#### Task instructions:
Return the lines below that contain "Wiener".

Stored data
§

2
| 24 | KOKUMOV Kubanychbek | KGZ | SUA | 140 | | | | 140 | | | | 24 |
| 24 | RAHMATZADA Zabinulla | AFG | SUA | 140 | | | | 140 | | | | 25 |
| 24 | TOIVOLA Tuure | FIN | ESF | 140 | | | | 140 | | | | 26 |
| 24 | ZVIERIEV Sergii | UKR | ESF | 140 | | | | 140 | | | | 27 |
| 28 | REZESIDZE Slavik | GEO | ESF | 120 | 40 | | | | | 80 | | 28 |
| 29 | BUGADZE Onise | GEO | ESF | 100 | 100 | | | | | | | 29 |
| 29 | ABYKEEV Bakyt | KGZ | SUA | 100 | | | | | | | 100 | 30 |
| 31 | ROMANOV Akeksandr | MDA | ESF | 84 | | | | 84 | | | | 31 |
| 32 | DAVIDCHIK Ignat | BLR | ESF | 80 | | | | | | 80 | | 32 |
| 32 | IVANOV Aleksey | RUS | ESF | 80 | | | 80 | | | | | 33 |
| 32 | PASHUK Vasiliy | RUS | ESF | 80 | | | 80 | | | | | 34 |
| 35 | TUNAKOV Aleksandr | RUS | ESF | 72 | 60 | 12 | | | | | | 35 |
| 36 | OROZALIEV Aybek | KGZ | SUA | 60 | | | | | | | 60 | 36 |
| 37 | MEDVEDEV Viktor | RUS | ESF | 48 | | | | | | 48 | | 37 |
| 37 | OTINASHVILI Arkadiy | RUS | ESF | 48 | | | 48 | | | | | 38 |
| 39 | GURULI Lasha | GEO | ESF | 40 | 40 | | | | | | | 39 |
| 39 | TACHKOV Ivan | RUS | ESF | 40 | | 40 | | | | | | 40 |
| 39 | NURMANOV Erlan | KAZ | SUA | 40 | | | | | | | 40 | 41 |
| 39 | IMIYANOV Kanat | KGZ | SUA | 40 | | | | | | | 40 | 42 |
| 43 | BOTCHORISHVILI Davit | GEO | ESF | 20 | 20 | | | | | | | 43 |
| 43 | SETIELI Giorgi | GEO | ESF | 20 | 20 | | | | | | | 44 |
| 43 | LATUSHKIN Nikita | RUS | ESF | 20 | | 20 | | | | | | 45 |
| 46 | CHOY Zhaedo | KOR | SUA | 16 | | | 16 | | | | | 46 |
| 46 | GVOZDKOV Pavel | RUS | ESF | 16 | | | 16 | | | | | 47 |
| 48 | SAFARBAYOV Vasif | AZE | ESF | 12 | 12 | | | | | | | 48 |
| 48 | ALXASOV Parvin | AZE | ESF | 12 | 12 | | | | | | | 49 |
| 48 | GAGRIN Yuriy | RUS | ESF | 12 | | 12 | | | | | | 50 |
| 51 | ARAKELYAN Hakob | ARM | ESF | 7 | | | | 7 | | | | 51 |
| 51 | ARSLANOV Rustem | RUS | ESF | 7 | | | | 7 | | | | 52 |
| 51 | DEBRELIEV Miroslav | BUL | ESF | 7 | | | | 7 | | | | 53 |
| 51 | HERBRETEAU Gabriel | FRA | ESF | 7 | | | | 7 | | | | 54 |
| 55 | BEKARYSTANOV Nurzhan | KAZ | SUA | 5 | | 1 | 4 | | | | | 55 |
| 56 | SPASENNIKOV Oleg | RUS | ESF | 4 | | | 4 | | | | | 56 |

§

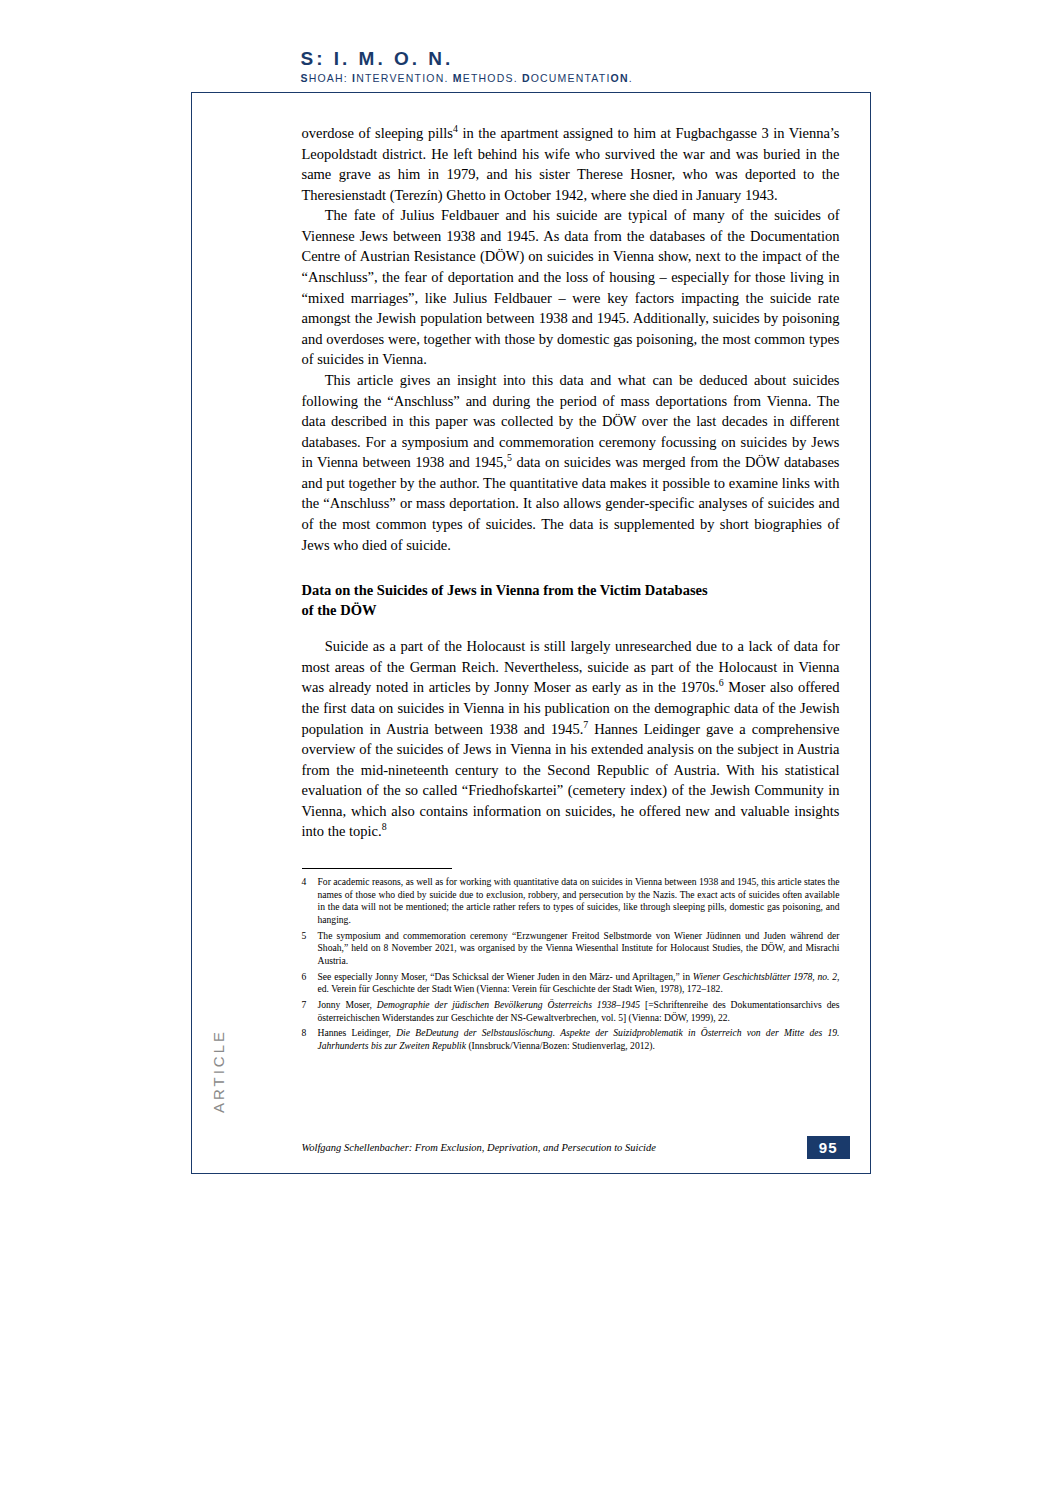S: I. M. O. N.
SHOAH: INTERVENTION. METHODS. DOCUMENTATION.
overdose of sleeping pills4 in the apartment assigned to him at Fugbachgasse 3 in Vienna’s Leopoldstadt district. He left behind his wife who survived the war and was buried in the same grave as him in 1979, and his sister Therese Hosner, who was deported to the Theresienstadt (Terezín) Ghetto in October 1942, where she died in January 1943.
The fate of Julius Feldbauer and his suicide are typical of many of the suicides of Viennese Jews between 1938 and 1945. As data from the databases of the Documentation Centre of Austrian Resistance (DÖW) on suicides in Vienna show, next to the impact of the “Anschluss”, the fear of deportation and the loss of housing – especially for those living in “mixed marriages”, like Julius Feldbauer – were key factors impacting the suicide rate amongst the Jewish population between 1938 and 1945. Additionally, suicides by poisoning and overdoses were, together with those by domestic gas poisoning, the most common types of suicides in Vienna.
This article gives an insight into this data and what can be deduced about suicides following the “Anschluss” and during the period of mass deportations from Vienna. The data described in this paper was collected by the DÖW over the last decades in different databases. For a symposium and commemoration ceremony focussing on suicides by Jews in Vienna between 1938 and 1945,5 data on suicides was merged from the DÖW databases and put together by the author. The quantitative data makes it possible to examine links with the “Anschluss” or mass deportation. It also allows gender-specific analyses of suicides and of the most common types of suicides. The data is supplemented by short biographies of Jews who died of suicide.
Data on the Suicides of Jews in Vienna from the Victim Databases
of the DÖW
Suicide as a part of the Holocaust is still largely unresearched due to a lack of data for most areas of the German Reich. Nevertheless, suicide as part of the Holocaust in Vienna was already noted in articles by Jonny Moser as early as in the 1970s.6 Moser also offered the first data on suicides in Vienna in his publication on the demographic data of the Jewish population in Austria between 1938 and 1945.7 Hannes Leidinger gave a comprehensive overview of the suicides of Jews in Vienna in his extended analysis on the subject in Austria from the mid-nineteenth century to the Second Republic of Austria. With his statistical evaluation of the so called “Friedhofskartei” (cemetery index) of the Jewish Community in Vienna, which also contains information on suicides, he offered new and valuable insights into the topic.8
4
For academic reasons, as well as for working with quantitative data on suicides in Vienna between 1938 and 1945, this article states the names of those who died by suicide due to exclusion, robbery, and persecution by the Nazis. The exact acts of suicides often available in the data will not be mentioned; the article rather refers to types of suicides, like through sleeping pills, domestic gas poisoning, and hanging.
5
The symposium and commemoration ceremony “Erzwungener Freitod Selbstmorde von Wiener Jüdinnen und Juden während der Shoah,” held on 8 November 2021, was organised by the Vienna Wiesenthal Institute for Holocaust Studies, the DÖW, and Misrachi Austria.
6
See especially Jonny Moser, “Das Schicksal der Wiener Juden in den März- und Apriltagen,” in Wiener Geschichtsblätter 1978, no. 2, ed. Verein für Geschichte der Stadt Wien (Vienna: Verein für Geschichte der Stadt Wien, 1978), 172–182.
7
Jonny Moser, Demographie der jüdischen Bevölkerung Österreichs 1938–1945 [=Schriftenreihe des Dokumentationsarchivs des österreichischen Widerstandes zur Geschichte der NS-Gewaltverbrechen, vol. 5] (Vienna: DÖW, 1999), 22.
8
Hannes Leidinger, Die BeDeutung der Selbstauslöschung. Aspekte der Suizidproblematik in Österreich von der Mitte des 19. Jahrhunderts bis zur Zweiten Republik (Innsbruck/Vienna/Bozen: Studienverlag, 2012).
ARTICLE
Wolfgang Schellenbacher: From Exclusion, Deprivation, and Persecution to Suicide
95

§

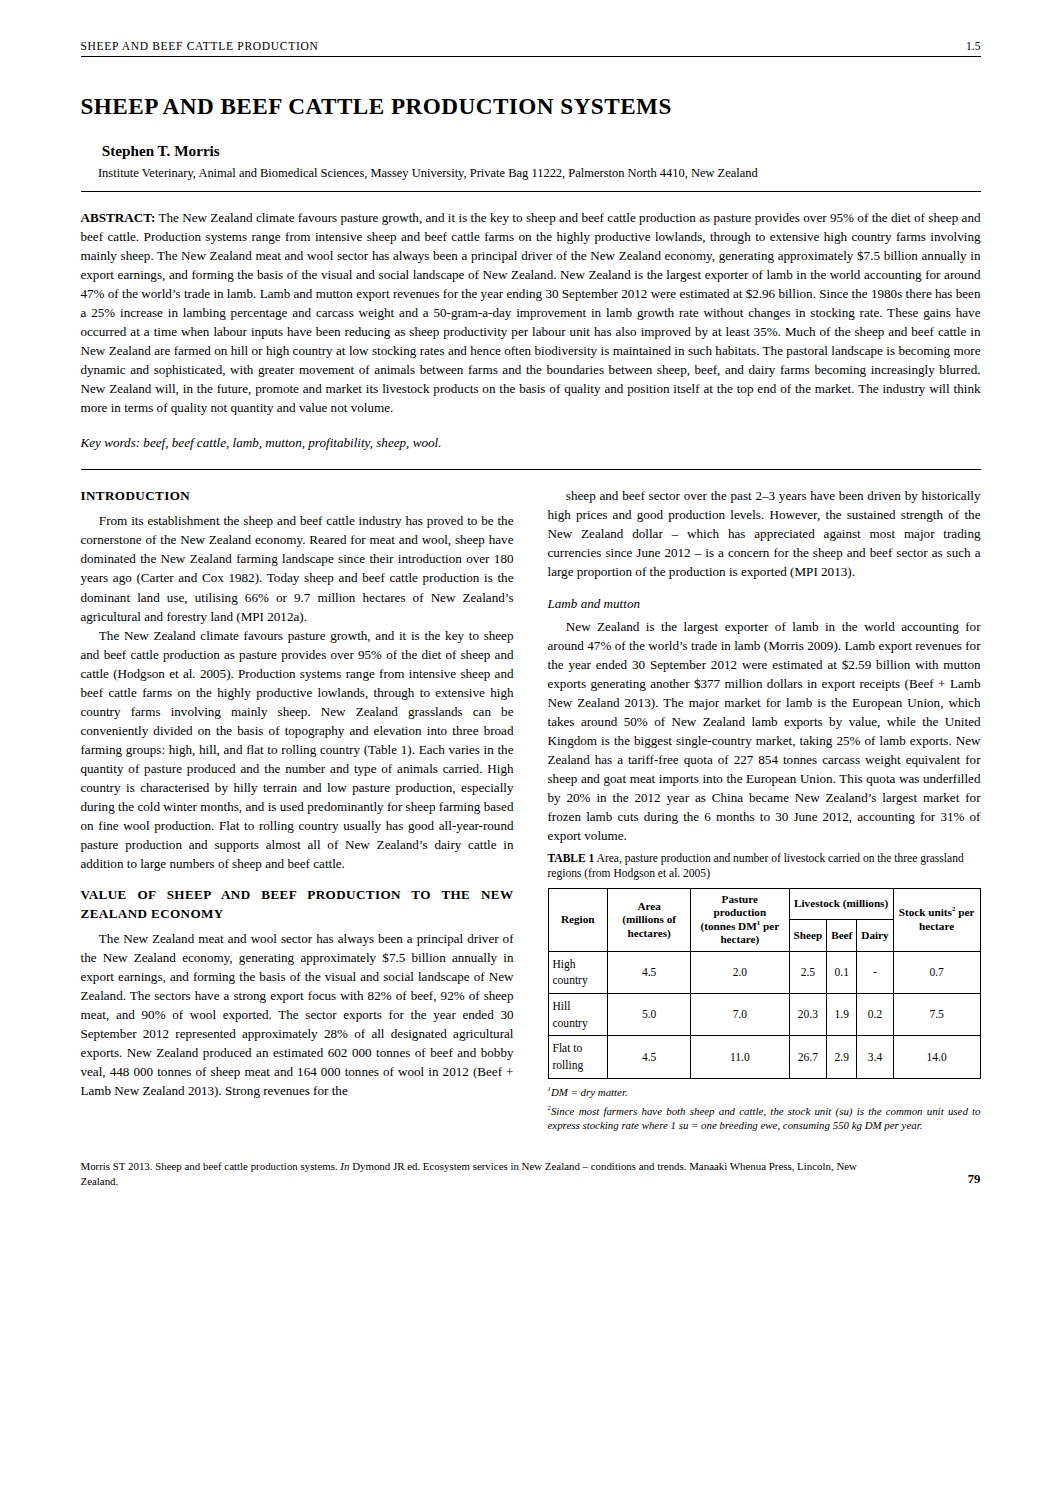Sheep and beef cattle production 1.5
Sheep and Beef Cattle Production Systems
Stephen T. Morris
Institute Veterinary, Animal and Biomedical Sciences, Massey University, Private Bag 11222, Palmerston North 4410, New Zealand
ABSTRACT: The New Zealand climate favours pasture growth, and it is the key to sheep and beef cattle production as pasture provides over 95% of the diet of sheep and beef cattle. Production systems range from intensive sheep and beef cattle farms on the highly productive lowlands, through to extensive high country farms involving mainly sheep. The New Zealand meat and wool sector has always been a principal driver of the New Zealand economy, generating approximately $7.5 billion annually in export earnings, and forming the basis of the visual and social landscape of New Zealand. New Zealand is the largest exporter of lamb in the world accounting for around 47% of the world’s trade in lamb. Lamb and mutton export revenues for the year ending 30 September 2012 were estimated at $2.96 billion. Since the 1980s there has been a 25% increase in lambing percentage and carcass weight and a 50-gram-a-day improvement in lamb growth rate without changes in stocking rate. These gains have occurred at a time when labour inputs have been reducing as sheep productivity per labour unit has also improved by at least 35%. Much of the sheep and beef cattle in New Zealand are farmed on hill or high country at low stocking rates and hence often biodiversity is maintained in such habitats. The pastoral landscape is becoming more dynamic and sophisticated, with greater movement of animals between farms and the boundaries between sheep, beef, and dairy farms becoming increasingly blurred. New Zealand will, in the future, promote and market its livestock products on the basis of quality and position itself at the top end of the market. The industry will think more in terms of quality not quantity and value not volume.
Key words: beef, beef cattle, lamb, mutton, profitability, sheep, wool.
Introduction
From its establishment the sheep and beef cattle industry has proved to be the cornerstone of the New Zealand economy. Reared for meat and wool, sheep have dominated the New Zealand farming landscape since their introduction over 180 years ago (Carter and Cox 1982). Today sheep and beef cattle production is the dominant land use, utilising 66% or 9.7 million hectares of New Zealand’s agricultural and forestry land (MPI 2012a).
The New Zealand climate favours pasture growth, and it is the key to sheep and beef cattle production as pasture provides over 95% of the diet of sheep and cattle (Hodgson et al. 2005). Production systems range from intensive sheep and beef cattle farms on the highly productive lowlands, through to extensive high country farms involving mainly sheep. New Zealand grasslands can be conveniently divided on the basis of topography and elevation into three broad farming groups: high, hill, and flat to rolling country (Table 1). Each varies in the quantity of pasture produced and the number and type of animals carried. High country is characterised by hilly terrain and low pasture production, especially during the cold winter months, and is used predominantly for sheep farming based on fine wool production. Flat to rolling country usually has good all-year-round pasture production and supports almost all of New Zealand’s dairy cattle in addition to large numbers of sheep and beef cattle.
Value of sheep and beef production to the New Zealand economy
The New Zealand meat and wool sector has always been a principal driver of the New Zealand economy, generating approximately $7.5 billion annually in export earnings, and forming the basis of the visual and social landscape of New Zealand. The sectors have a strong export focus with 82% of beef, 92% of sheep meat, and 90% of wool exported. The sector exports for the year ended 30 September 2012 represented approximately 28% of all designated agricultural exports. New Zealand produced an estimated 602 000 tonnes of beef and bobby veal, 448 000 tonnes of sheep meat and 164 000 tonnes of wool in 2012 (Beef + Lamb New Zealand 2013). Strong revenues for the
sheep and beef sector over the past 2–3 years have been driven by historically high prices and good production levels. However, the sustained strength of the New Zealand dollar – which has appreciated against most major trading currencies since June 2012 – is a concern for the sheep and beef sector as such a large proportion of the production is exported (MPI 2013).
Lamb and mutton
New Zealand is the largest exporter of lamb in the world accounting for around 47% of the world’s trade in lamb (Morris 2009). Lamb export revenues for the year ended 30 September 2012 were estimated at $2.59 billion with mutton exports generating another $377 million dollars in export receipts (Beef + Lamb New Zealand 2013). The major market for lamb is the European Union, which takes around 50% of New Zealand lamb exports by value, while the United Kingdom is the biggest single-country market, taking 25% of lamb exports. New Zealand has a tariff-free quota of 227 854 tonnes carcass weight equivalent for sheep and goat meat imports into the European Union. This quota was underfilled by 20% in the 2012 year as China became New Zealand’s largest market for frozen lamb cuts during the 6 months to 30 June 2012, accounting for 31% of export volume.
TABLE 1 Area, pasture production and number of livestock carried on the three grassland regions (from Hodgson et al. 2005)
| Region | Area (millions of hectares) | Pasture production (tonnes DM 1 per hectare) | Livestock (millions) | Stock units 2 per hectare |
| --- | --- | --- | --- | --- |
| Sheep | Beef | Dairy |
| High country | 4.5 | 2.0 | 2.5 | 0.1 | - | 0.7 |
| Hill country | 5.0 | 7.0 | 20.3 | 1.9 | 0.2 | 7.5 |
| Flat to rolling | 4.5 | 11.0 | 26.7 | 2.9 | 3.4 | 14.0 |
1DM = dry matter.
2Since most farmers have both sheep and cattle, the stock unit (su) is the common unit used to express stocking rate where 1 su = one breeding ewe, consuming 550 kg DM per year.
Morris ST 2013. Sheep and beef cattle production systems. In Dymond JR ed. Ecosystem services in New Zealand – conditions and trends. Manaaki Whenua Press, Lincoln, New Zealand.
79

§

#### Expected answer:
The symposium and commemoration ceremony “Erzwungener Freitod Selbstmorde von Wiener Jüdinnen und Juden während der Shoah,” held on 8 November 2021, was organised by the Vienna Wiesenthal Institute for Holocaust Studies, the DÖW, and Misrachi Austria.
See especially Jonny Moser, “Das Schicksal der Wiener Juden in den März- und Apriltagen,” in Wiener Geschichtsblätter 1978, no. 2, ed. Verein für Geschichte der Stadt Wien (Vienna: Verein für Geschichte der Stadt Wien, 1978), 172–182.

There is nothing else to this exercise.